There’s a quote I love from Einstein:"If I had an hour to solve a problem, I’d spend 55 minutes thinking about the problem and five minutes thinking about solutions."

It sticks with me because it reflects one of the hardest parts of my job. At Romulus Technology, I help teams solve operational challenges, digitise workflows, and unlock performance.

But before any of that can happen, we need to agree on one thing:

What exactly is the problem?

And believe me, that's harder than it sounds.


Why Clients Want to Skip Ahead

I understand the pressure. When something is going wrong, especially if it's costing money, the instinct is: fix it. Now.

“Our workforce is lazy.”
“Our site is behind.”
“Our process is too slow.”

So the thinking becomes: let’s act fast.

Bring in a dashboard. Fire someone. Launch a tool.

Do something.

But when you rush to fix the symptom without understanding the root cause, you're not solving the problem, you're just shifting it.


What Looks Like the Problem Usually Isn't

Take the classic line: "Our workforce is lazy."

Sounds like a people problem. But is it?

If we stop and explore:

  • Are workflows clear and consistent?

  • Do workers have the tools and information they need?

  • Are there constant stop-and-go disruptions?

  • Is leadership aligned on priorities?

Often, what looks like underperformance is actually the result of confusion, friction, or breakdowns in communication.

And if we had jumped straight to the easy solution, like firing someone or tracking their every move, we would have solved the wrong thing.


Problem Framing Feels Slow, But Saves Time

Clients sometimes hesitate:"Why spend more time (and money) defining the problem when we already know it’s costing us?"
###
To do.
Proceed with the article on defining a problem before solving it, picking up after the clients' question about why more time should be spent defining the problem.
###
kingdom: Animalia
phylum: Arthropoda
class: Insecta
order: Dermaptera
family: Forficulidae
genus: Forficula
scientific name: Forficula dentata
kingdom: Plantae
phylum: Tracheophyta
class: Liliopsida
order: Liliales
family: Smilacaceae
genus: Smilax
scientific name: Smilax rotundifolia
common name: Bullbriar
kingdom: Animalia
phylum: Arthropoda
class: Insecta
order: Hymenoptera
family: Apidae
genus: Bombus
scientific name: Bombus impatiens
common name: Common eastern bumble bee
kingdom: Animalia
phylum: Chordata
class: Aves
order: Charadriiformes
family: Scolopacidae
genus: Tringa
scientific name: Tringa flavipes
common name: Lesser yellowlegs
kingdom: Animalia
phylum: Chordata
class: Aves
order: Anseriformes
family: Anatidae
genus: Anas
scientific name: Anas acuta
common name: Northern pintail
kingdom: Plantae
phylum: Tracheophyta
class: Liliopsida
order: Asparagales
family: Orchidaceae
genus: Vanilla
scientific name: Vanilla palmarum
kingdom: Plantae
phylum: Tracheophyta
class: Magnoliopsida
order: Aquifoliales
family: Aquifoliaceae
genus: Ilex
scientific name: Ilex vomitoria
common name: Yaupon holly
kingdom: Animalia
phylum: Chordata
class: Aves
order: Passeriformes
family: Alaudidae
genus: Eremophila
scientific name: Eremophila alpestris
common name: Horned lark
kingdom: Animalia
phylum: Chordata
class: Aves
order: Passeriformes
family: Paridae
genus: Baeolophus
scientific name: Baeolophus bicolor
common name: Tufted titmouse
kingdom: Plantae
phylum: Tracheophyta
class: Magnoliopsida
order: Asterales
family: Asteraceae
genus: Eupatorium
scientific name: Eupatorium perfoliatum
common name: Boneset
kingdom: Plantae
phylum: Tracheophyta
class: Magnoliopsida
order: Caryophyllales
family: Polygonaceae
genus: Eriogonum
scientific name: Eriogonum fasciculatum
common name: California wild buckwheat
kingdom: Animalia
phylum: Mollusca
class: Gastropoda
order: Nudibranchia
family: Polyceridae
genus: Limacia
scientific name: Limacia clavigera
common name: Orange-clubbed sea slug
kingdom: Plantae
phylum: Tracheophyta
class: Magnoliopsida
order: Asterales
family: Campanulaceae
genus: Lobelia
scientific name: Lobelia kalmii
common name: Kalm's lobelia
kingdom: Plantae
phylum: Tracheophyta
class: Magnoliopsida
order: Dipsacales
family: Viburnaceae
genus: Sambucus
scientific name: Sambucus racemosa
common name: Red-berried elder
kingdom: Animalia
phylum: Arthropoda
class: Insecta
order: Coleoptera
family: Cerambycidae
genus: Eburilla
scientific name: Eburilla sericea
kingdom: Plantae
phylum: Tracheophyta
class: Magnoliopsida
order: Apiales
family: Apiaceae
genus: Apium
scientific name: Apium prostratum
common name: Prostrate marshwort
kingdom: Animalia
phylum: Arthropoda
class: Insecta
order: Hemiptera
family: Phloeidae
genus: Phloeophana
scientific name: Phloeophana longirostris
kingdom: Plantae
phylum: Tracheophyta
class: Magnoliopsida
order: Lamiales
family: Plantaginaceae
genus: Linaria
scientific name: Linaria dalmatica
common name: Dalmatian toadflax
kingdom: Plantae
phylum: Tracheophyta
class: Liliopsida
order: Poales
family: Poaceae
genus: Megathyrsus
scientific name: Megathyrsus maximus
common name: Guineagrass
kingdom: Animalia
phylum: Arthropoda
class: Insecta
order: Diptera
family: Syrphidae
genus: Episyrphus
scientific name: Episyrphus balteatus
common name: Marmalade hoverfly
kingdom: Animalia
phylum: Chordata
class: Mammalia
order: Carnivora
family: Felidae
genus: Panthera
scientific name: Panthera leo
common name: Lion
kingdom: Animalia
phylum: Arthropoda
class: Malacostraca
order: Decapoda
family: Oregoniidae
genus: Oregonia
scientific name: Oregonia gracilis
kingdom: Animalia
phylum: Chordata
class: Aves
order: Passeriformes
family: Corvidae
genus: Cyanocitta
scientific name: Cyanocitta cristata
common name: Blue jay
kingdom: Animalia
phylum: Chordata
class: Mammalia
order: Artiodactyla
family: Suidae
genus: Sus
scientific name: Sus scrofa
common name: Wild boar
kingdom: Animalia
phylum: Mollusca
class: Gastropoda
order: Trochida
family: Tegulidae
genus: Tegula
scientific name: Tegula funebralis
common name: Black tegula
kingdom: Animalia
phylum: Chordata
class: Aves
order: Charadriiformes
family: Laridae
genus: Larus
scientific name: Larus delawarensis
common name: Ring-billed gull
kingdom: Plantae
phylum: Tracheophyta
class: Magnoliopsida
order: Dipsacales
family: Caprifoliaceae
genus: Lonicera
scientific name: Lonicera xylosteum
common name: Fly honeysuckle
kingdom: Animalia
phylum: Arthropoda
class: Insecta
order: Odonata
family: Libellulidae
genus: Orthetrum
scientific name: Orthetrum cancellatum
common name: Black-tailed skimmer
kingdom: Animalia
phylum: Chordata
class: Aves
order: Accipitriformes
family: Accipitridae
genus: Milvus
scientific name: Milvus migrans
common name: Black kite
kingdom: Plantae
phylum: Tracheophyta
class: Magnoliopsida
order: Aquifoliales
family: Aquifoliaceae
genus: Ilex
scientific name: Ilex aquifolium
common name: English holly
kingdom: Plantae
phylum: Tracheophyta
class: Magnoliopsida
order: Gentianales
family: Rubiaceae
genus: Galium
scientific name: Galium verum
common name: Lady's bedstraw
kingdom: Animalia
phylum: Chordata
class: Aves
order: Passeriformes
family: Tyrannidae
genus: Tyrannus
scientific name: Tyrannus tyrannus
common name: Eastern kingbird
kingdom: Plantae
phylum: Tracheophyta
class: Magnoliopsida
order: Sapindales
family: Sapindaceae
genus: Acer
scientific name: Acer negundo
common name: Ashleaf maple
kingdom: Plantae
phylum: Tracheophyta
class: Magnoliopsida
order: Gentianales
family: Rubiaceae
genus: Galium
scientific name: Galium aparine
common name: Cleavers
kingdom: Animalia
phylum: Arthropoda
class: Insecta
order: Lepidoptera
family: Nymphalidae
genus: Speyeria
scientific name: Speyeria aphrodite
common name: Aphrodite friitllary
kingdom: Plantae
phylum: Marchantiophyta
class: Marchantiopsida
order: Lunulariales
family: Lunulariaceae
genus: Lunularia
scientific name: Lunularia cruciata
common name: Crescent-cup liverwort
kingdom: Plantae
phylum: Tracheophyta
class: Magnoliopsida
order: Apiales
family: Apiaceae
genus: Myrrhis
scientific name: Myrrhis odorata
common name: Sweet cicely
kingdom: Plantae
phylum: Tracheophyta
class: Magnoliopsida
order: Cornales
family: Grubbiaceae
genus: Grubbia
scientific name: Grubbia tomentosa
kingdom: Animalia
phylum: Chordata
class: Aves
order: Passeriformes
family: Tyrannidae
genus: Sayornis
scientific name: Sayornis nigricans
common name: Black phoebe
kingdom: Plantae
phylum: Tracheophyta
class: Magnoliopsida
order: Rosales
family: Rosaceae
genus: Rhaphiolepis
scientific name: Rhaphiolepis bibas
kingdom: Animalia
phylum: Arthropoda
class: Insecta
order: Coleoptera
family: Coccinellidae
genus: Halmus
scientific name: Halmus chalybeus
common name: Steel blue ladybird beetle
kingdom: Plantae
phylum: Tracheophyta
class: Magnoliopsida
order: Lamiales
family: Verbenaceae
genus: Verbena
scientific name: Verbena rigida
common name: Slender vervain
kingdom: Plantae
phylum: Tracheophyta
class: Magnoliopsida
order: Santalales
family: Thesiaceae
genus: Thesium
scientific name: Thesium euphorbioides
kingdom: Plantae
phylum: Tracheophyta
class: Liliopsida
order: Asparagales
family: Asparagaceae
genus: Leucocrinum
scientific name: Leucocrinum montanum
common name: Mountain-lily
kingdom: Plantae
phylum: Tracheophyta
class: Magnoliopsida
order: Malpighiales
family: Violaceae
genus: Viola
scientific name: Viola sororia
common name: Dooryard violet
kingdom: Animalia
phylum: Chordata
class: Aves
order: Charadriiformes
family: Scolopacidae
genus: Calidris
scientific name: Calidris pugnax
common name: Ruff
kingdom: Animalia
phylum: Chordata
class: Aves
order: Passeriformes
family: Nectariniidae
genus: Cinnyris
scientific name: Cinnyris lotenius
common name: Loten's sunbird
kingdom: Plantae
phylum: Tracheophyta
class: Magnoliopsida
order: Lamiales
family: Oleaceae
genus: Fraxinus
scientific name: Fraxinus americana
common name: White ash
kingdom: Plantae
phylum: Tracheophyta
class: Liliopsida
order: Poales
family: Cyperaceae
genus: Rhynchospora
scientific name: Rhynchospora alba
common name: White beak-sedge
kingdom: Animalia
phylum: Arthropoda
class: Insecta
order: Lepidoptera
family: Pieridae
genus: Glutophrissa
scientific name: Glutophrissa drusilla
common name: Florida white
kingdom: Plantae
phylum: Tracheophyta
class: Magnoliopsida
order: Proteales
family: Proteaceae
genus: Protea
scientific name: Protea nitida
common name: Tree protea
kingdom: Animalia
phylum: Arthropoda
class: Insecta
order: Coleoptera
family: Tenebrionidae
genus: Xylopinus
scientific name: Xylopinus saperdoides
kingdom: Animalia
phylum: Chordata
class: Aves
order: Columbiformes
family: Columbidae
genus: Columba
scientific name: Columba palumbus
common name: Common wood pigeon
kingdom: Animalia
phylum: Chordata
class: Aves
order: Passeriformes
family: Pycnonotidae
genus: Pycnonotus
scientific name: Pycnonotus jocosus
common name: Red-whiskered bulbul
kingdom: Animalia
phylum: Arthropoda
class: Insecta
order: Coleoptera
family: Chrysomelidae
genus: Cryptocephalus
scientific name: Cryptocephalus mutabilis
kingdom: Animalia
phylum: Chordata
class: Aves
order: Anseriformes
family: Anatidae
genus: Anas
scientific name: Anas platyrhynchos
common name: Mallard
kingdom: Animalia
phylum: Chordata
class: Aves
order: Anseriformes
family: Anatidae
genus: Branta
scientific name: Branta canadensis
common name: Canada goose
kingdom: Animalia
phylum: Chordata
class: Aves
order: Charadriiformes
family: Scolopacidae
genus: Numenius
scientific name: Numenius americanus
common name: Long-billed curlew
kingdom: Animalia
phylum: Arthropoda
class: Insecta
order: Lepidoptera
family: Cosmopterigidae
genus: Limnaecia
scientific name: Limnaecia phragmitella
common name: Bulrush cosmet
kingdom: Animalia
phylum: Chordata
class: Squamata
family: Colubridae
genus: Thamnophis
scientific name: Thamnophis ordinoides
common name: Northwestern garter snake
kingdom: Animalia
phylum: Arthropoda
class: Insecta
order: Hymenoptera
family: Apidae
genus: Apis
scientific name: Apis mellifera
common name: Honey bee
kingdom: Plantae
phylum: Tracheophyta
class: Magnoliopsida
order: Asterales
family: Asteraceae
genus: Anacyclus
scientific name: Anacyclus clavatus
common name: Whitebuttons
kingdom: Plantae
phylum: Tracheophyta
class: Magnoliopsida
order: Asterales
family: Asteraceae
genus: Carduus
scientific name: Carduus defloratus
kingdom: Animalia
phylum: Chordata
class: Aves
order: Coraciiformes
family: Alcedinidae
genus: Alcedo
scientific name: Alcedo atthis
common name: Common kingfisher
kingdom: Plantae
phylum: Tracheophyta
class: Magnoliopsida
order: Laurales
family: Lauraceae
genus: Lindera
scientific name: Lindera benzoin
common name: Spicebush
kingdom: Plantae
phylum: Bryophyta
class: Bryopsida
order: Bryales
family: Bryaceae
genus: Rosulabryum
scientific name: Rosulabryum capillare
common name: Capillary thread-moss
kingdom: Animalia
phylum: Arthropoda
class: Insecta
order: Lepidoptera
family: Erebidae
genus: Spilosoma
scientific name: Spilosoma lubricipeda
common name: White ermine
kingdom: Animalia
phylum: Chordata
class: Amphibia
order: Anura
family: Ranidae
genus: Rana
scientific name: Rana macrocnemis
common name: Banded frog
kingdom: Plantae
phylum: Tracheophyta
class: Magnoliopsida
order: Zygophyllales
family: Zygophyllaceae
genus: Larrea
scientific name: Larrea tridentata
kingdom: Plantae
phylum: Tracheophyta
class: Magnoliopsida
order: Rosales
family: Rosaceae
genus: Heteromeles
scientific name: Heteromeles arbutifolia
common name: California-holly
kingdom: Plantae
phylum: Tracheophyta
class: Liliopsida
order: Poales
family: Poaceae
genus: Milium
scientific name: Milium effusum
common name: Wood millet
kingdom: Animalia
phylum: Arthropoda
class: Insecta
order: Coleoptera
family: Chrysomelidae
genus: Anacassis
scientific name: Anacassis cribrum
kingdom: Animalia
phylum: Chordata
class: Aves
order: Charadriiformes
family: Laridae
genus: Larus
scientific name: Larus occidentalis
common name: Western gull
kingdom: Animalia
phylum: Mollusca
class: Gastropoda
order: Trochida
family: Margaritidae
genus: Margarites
###
Exercise result.
Because taking time to study the problem with all stakeholders:

  • Builds alignment

  • Reveals hidden blockers

  • Prevents mismatched expectations

  • Reduces resistance to change

It also avoids what I call “solution theatre”, when you deploy something shiny that doesn’t actually address the real issue.


The Real Work Happens in the Why (The 5 Why's)

When someone says,“We need a dashboard,”

Why?

“To track productivity.”

Why?

“Because people are waiting around.”

Why?

“Because materials arrive late and instructions aren’t clear.”

Now we’re getting somewhere.


That’s not a dashboard problem. That’s a workflow design problem. And that’s exactly the kind of thing we’re here to solve.


Slowing Down Is Not Wasting Time. It's Buying Clarity.

I’ve worked with enough teams to know this: Jumping straight to solutions feels productive, but slowing down to frame the problem is what actually drives results.

So yes, we’ll keep quoting Einstein. And yes, we’ll keep asking "why" even when it feels uncomfortable.

Because that’s how we turn good ideas into solutions that actually work.


If you’re stuck in a loop of fixes that don’t fix anything, maybe it’s time to stop solving, and start diagnosing.

Let’s figure it out together.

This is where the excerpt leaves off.